Over Ten percent of our economy comes from this sector, which is a higher proportion than any other LEP area, we also have double the average number of people working in it – nearly three thousand people. What a tremendous strength that is to have on your doorstep. I believe that York is the Cambridge of the North of England. It has a hub of innovation, research and technology unsurpassed. Biovale is the heart of our ambition, linking different organizations together; FERA Science, Stockbridge Technology and the Biorenewables Development Centre, to name just a few. We will continue to support them in all their work to the best of our ability.
There are four projects now that I would briefly like to mention to you: Firstly, the National Agri-Food Innovation Campus, which we as a LEP have invested £2.7m of funding towards. Secondly, we helped with successive bids in achieving not one, but two National Agri-Food Centers of Excellence, one in crop health, the other in livestock innovation. There are only three in the UK so that is quite something.
Thirdly, the LEP bid for Yorkshire’s first ever Food Enterprise Zone in the wonderful market town of Malton. Malton is a food paradise, it really has come on in the last few years. What better a place to have a Food Enterprise Zone than somewhere that is developing a real foodie haven. We hope to create over 500 jobs there in a really good, strong, innovative and connected hub.

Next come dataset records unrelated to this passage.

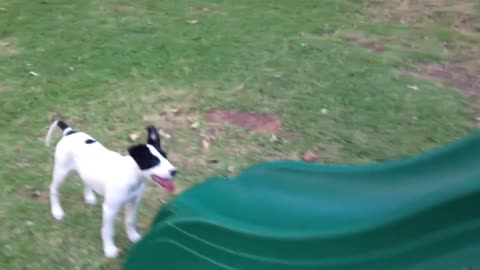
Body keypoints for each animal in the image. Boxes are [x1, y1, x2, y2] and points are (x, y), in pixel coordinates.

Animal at [44, 120, 176, 258]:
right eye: (154, 161)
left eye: (165, 156)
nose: (174, 171)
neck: (131, 175)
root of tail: (69, 132)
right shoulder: (110, 209)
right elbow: (108, 231)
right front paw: (109, 249)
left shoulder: (133, 202)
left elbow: (130, 220)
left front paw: (133, 236)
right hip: (61, 171)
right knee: (53, 189)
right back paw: (57, 211)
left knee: (85, 180)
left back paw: (89, 197)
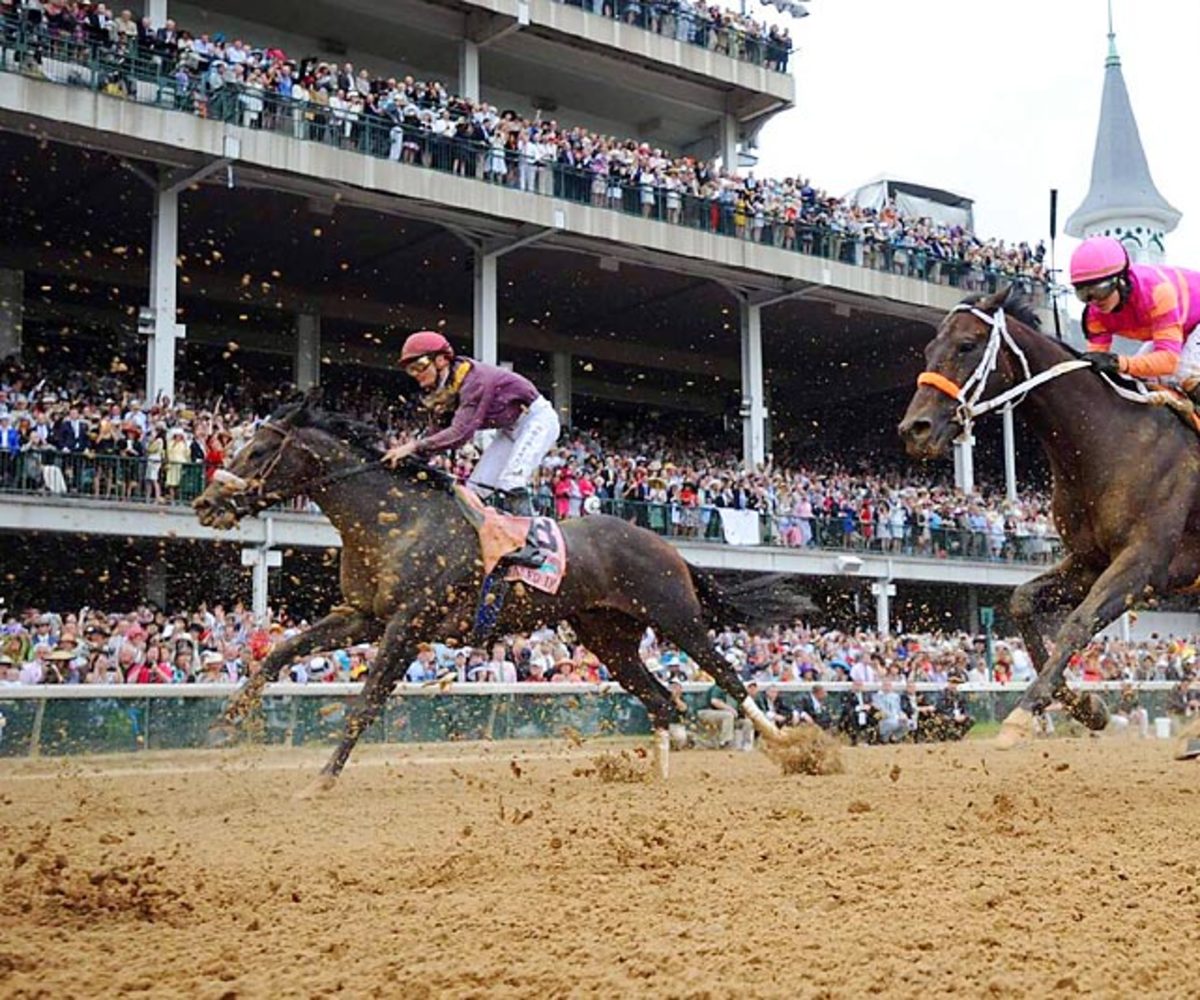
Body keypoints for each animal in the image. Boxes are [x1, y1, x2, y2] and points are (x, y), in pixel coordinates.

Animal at [192, 400, 782, 787]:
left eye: (259, 451)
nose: (205, 503)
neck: (395, 521)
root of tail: (667, 545)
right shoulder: (364, 615)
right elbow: (284, 650)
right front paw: (224, 726)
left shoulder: (408, 624)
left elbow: (367, 700)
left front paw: (322, 778)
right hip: (608, 637)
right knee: (661, 698)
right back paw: (660, 772)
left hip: (675, 616)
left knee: (728, 676)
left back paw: (785, 744)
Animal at [902, 283, 1200, 758]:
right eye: (929, 348)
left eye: (966, 345)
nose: (915, 429)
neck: (1108, 441)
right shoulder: (1089, 561)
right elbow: (1022, 601)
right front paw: (1086, 707)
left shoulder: (1144, 563)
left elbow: (1077, 623)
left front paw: (1021, 717)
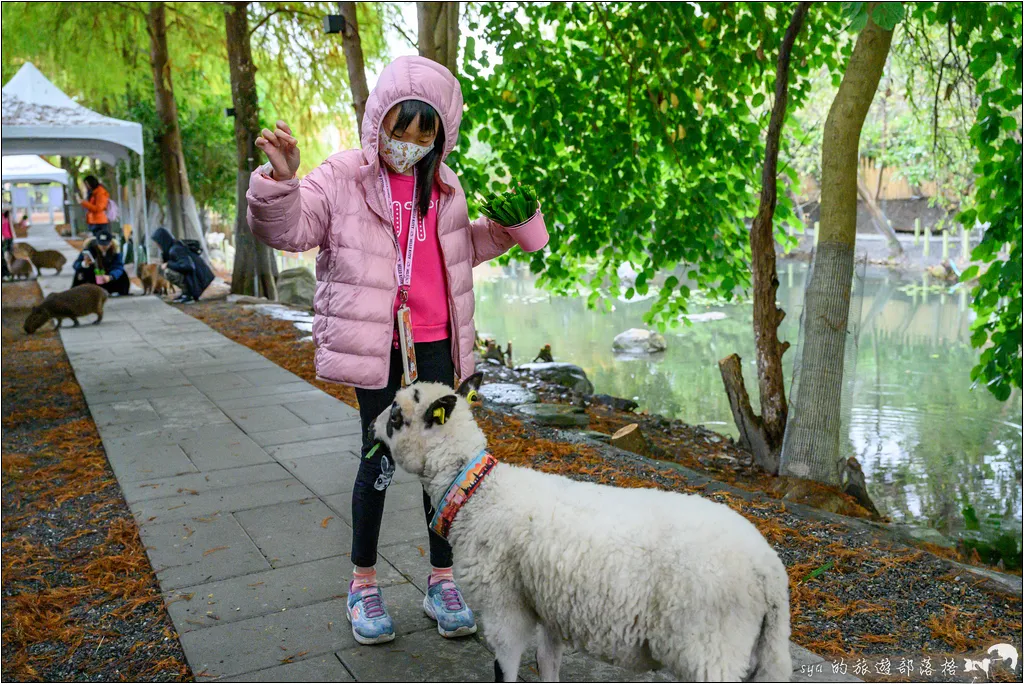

We also launched our own, very special £10m Bioeconomy Growth Fund, which has had a great number of expressions of interest to date. This is incredibly exciting. I’m going to get even more excited when we start to sift through them and see what we really have got, because this I think will certainly help from the point of companies that are looking for capital projects to innovate.
So what will this all really mean? We’re the only LEP nationally investing in FIN. We’re learning how to do so, but we believe it will create some unique opportunities from the region and on a national basis, that is our hope.
We also have our very own Agri-Food Network. It’s an umbrella organization that has brought together fifteen food and agri-food networks under one banner. I think it’s an absolutely fantastic job that they have done.
I certainly hope that FIN will work with them and will finally network, acting as a broker between businesses, universities and other bodies. Because the exchange of information and technology is to help us drive this innovation forward. It is imperative that this happens, if UK PLC is to continue from strength to strength.
Finally, I’m a great believer in passion. Passion to me is absolutely essential for anything to really work; whether you’re a new business or an established entrepreneur, an agri-network, or even a government owned organization. To be successful you have to believe, and you have to have the passion to make it work.
I hope we can all come together and share our passion to make this innovative network a great success.